The authors found that PAWs do not necessarily hoard their money, but rather they are willing to invest their funds if the investments, even if somewhat risky, are worth the potential reward. They do not gamble or invest in stocks with long odds, but will use the stock market, private businesses, and consider venture capital opportunities. There is a generational component that influences the formation of the different wealth-acquiring groups. The children of UAWs need parental money to support the lifestyle they desire and are less likely to have learned about budgeting and investing money than their PAW counterparts.



UAWs tend to follow a mindset that involves “spending tomorrow’s cash today.” This habit leads to debt and thus an absence of net worth. PAWs, in contrast, believe in saving cash for tomorrow. UAWs tend to put off investing until they reach some randomly selected income level, but when they reach that point, the investments do not actually take place. They often fail to invest when they had promised themselves they would because by the time their income increases, so does their desire to keep up with the lifestyles of their neighbors and relatives. In addition, there is a desire among UAWs who were raised in a low income family to show that they are better off than their parents, which often involves a bigger house, a fancier car, and other luxuries. UAWs view money as an “easily renewable resource” and they become consumers rather than investors.

Also considered by the authors are the car buying habits of the two groups. UAWs tend to drive a current model car that is purchased new and which is frequently bought on credit. PAWs do not generally buy new cars and do not tend to own luxury or foreign models. The status attached to owning a luxury vehicle costs UAWs thousands of extra dollars. Career choices and education level are other factors that the authors consider. While they recognize that UAWs exist in all fields and educational backgrounds, there are professions that have high concentrations of UAWs. These include lawyers, doctors, and dentists, where members of the profession are twice as likely to be UAWs than PAWs. Two main reasons are cited for this. First, because of the advanced degrees required in these fields, they start accumulating wealth at a later stage. The second factor is the lifestyle that society expects for such professionals and which they feel obligated to maintain.
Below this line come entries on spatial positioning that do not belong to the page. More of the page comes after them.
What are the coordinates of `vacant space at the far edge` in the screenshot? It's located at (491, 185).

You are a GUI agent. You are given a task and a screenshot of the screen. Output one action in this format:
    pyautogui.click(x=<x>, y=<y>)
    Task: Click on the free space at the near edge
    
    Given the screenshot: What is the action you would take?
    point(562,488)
There is an indirect correlation between the income one earns and the net wealth that an individual accumulates. Professionals like doctors have high income levels and it is likely that they will have a somewhat low net worth. Low income earners are more likely to accumulate more in relation to their income. Income, according to the authors, is not a good indication of financial well-being. Wealth, though, is a good indicator of the financial independence of individuals. The difficulty is that society has myriad ways to consume income, but not nearly as many ways to save income. This makes it much easier for people to spend than to save.